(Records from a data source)
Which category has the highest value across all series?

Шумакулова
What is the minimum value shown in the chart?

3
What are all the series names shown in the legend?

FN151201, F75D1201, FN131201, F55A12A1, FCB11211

# What is expected
Write out every line of the entries above, reproducing each one verbatim.

# Response area
Which category has the highest value across all series?

Шумакулова
What is the minimum value shown in the chart?

3
What are all the series names shown in the legend?

FN151201, F75D1201, FN131201, F55A12A1, FCB11211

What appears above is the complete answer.